Motion filed to intervene in AT&T secrets case


Reuters
Date: 05-13-06

WASHINGTON (Reuters) - The U.S. government filed a motion on Saturday to intervene and seek dismissal of a lawsuit by a civil liberties group against AT&T Inc. over a federal program to monitor U.S. communications.

The suit filed in the U.S. District Court of the Northern District of California accuses AT&T of unlawful collaboration with the National Security Agency in its surveillance program to intercept telephone and e-mail communications between the United States and people linked to al Qaeda and affiliated organizations.

The class-action suit was filed by San Francisco-based Electronic Frontier Foundation on behalf of AT&T customers in January -- before reports this week that AT&T and two other phone companies were secretly helping the government compile a massive database of phone calls made in the United States.

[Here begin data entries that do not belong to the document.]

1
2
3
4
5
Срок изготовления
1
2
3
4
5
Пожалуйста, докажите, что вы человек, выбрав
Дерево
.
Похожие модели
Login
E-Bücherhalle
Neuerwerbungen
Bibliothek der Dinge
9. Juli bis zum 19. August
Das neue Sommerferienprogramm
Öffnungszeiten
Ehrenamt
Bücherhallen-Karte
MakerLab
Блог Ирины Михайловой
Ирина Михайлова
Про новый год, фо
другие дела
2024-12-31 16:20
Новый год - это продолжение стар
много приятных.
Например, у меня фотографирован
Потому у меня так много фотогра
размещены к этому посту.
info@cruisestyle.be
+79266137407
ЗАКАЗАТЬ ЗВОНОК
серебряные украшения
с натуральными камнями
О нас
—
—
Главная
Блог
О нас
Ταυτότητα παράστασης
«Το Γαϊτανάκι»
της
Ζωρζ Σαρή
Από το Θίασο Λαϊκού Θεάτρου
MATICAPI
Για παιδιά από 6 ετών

In its motion seeking intervention, posted on the court's Web site, the government said the interests of the parties in the lawsuit "may well be in the disclosure of state secrets" in their effort to present their claims or defenses.

"Only the United States is in a position to protect against the disclosure of information over which it has asserted the state secrets privilege, and the United States is the only entity properly positioned to explain why continued litigation of the matter threatens the national security," said the motion, dated May 12.

A hearing is scheduled for June 21 before federal Judge Vaughn Walker.

The Electronic Frontier Foundation has said in court filings that a former AT&T technician had approached the group in January to share details of the company's role in the surveillance program.

The revelation in December that the NSA was eavesdropping inside the United States without warrants on international calls and e-mails of terrorism suspects sparked an uproar.

On Thursday, USA Today reported that the NSA, helped by AT&T, Verizon Communications Inc. and BellSouth Corp., was secretly collecting phone records of tens of millions of people, and using the data to analyze calling patterns in an effort to detect terrorist activity.

President Bush denied the government was "mining and trolling through" the personal lives of Americans.